The New York Times’ Dealbook blog reports on from Davos on discussions of the so-called Beijing Consensus, or the Chinese mdoel of economic-political development:
But what actually characterizes the Chinese model? A Chinese economist here at Davos, who preferred to remain anonymous, tried to shed some light on the question, citing four key characteristics he said define Beijing’s communist-capitalist-Confucian system.
Policy toolkit: The Chinese authorities have a much larger toolkit to interfere in the economy, he said. They can regulate and tax and hand out contracts like in the West. But they also can – and don’t hesitate to – meddle in financial markets if they feel a share price, for example, is not at the right level.

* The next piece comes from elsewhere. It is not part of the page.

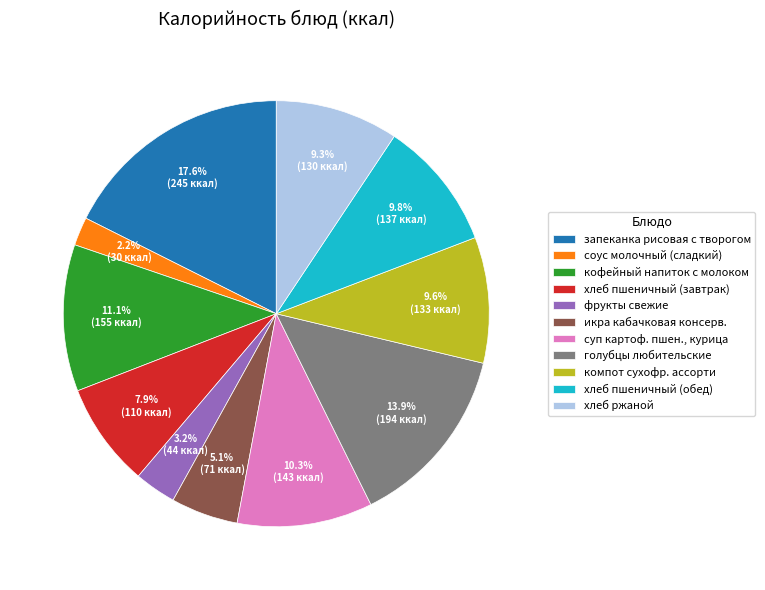

Which slice is the largest?

запеканка рисовая с творогом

Corporate allegiance: Many companies are not only state-owned, but accountable to the government as well. The government picks the management and managers report to the government. They are motivated less by pay than their Western counterparts, mainly because they are paid less: Even the boss of ICBC, the world’s biggest bank by some measures, reportedly earns less than $200,000 a year.
Resources: Beijing controls unusually large resources. They have not just nearly $3 trillion in currency reserves and get a steady stream of profits from state-owned business but they also control all the land. “Fiscal problems do not exist in China,” the economist said. “If they authorities need money they can just sell some land.”
Long-term planning: The authorities in Beijing set long-term strategic priorities and then systematically pursue them in five-year-plans.